**Given data:**
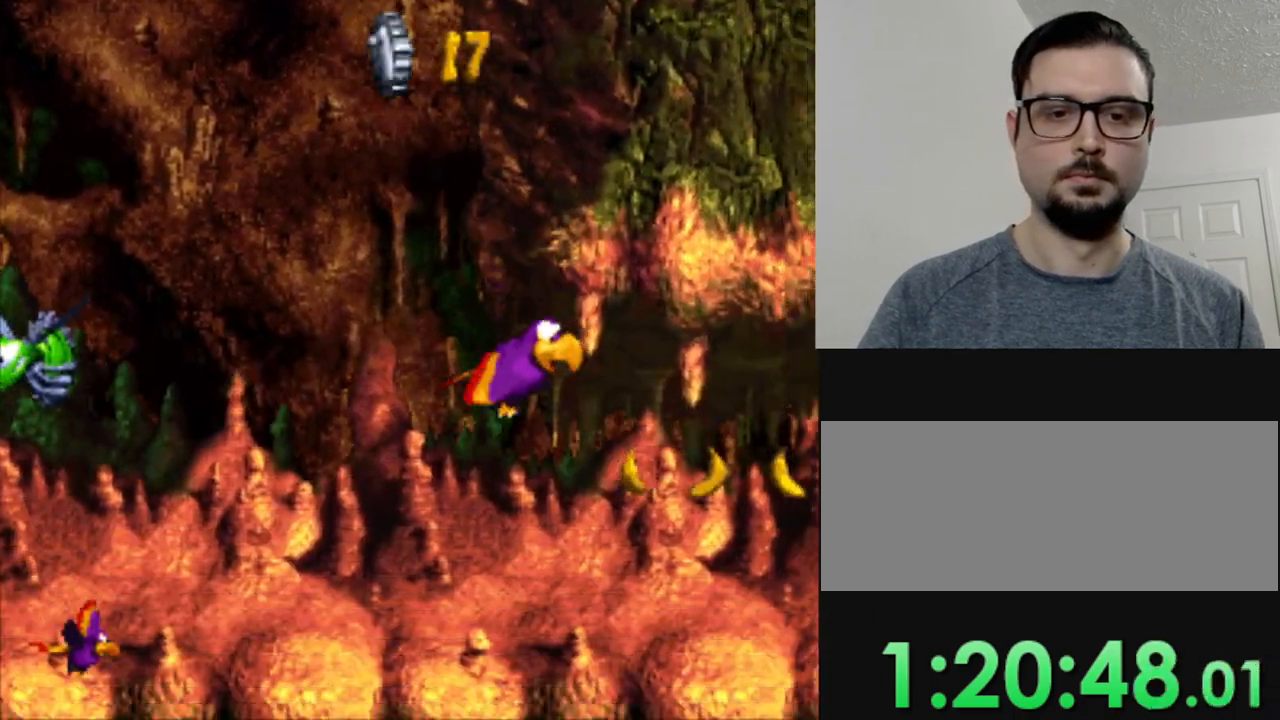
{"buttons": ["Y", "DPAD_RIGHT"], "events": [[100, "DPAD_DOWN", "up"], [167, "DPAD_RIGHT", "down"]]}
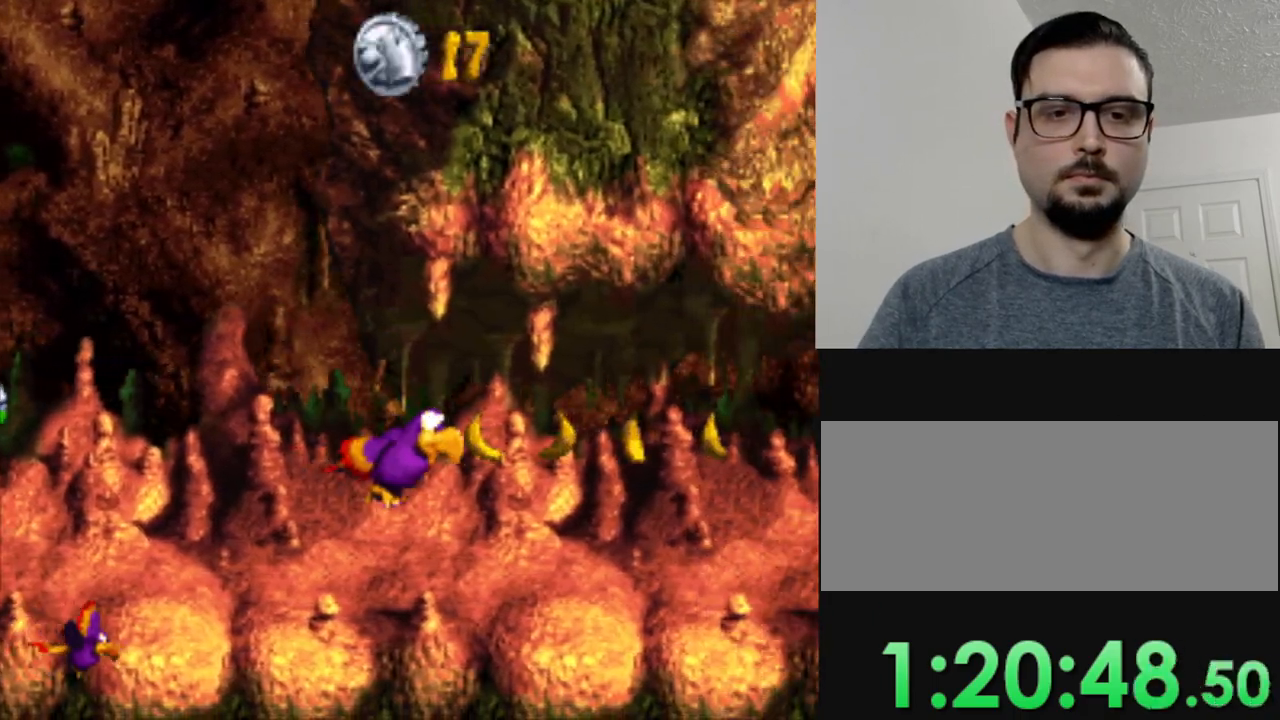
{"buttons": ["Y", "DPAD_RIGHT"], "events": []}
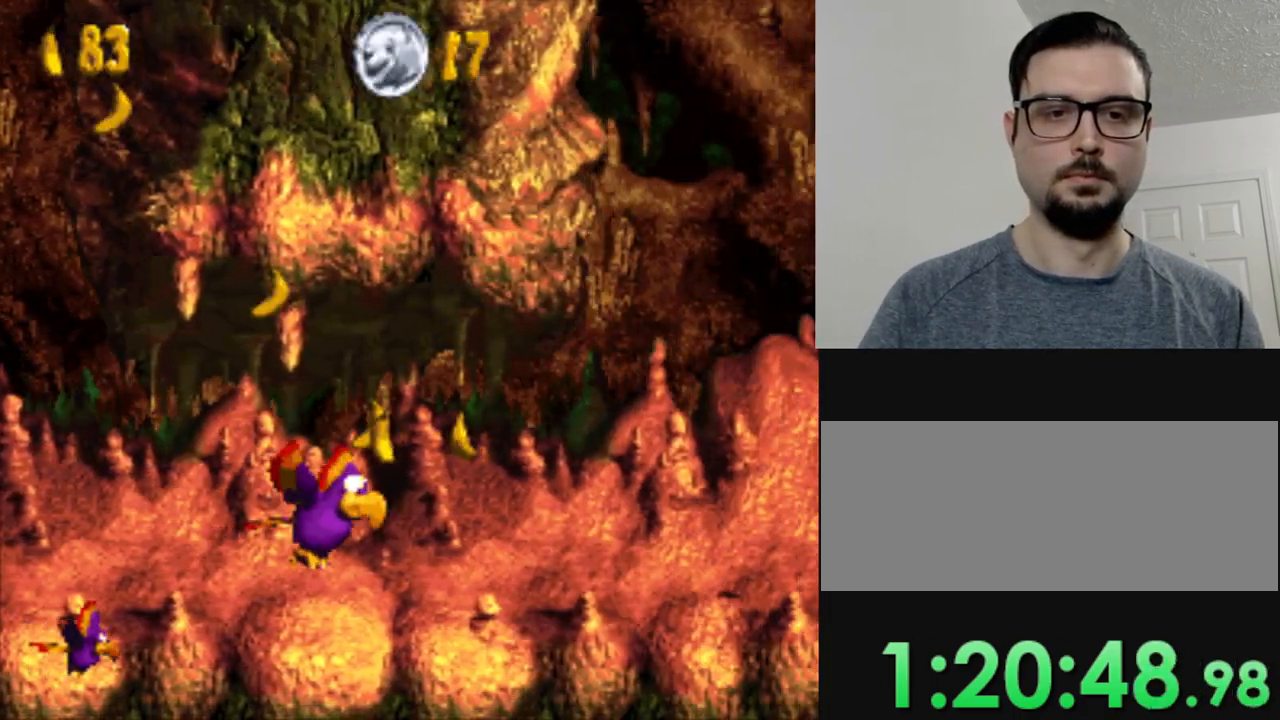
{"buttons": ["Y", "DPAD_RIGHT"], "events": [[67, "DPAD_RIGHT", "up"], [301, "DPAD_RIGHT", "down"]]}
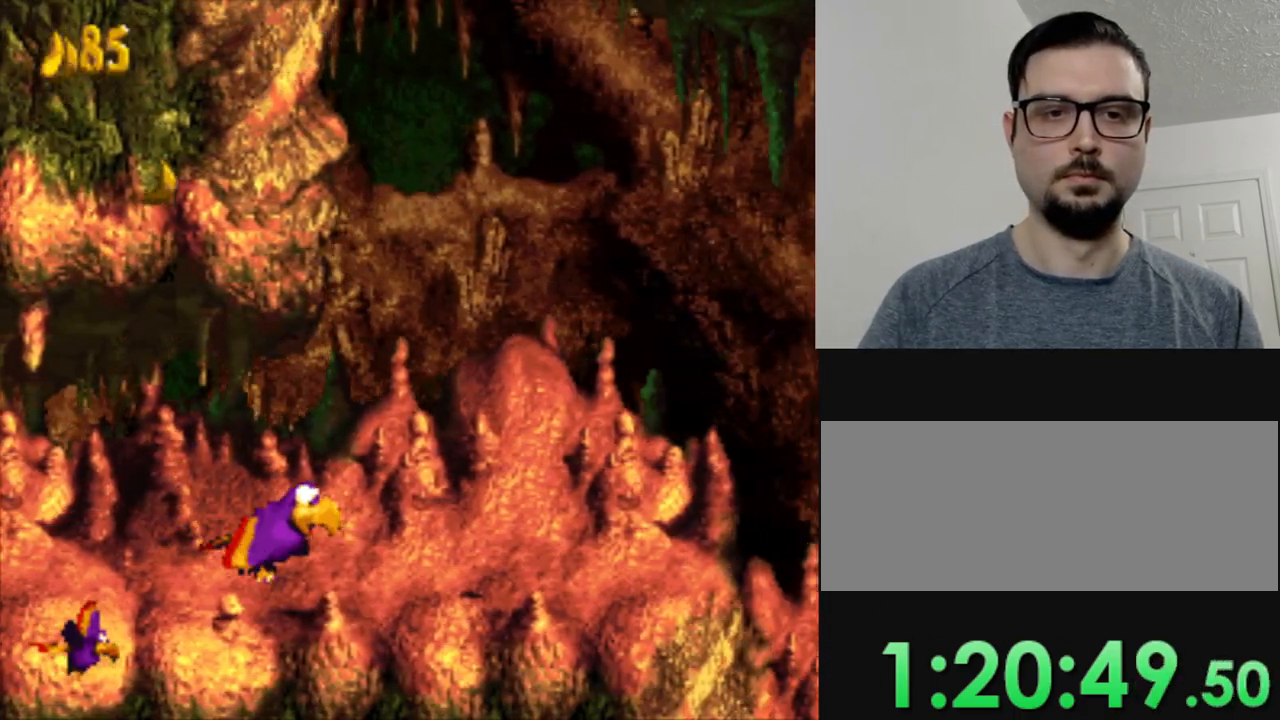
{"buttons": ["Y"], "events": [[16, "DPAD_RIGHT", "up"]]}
---
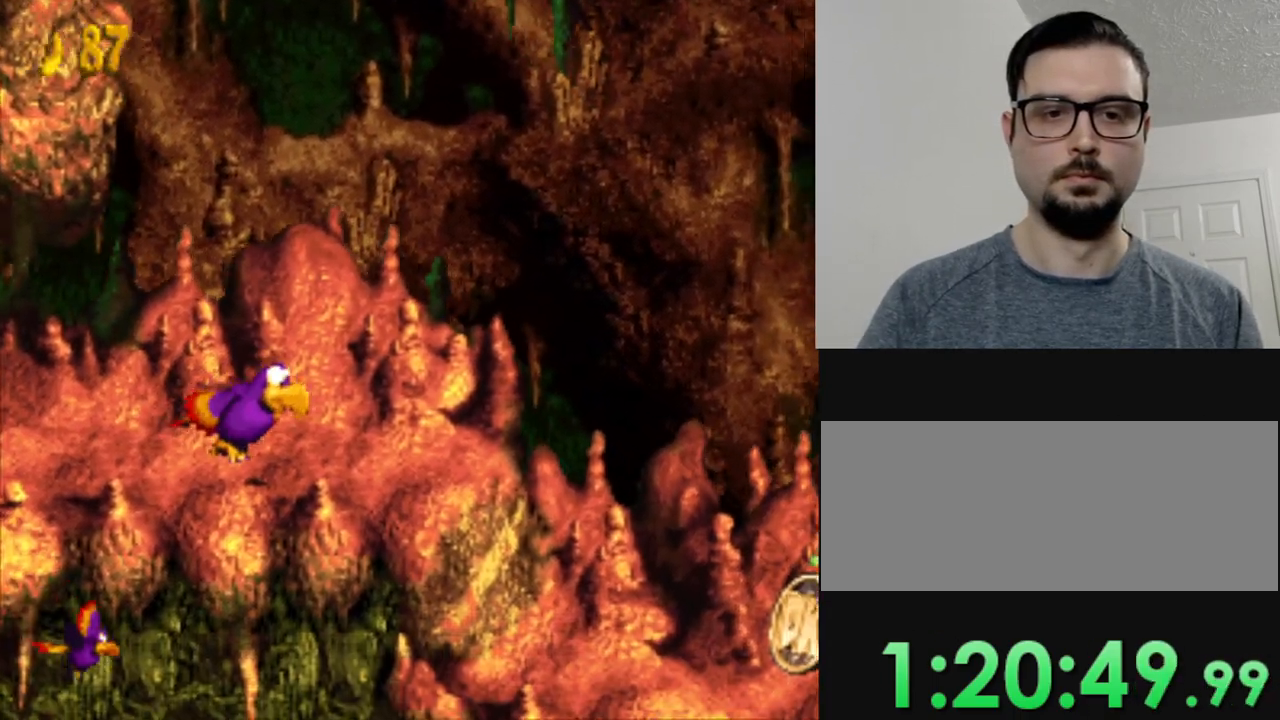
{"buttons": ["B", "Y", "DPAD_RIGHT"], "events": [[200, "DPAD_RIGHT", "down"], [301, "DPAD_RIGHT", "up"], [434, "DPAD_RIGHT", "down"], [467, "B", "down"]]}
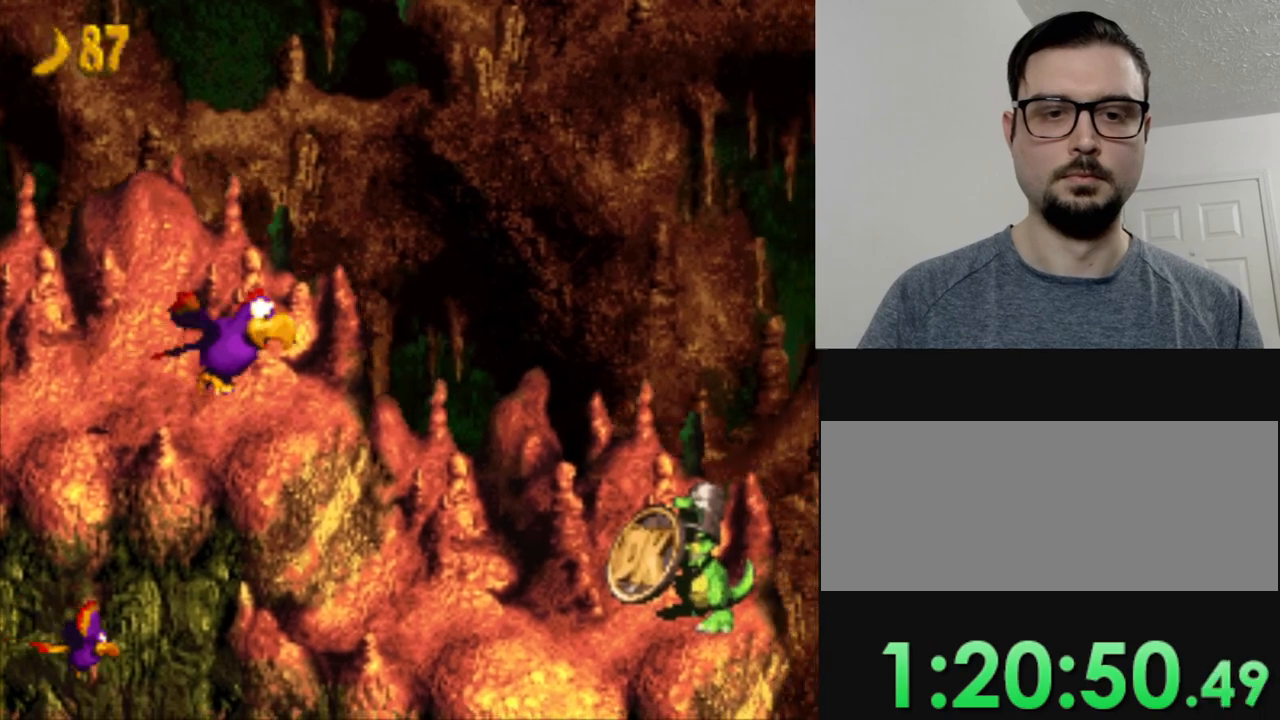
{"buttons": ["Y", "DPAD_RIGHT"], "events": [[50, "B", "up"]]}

**Action item:**
Go through the data and show every line where "down" occurs.

**Expected answer:**
{"buttons": ["Y", "DPAD_RIGHT"], "events": [[100, "DPAD_DOWN", "up"], [167, "DPAD_RIGHT", "down"]]}
{"buttons": ["Y", "DPAD_RIGHT"], "events": [[67, "DPAD_RIGHT", "up"], [301, "DPAD_RIGHT", "down"]]}
{"buttons": ["B", "Y", "DPAD_RIGHT"], "events": [[200, "DPAD_RIGHT", "down"], [301, "DPAD_RIGHT", "up"], [434, "DPAD_RIGHT", "down"], [467, "B", "down"]]}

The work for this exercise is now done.